I am talking about consciousness in relation to ethics.
I understand how ethics came about, that is not the issue here. Are you content with your "tribal" ethics? Is it part of the natural order of things so we should keep them? I think not. The ethics you are describing are dry and brittle. I understand the repercussions of causing subjective pain to another entity/process/thing/being that has similar consciousness to me, and so I do not do it. It doesn't matter what the other being intends to do [I am not claiming enlightenment, I am still very much human and egotistical. The point is for what ethics one is striving for and holds as better.].
And I understand your point form another post that qualia do not exist and that this universe is devoid of the essential "me" and "you".

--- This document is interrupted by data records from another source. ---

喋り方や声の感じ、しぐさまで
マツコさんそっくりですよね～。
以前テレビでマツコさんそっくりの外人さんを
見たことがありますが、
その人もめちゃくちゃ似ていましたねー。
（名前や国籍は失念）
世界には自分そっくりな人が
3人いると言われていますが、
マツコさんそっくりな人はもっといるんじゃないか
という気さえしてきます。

But here's where I see the difference: in the future, I want to play a game in a virtual world where I go about killing other humans with a big gun. All in good fun in the same sense that I am doing it now in video games. The AGI in charge of creating the virtual world creates many virtual characters for me to kill. What the AGI is doing, however, is "roleplaying" these characters: they act like being hurt but there's no one there actually feeling the pain. In the same sense characters that I roleplay in a pen and paper RPG are not there really to feel any pain, and also your autobliss is not there and monocellular organisms are not there. Again, unless we are *really* missing something about this reality...
Unless you refute or don't like how I define consciousness, I'd like to hear yours and anyone's view on where the cut-off point for consciousness is.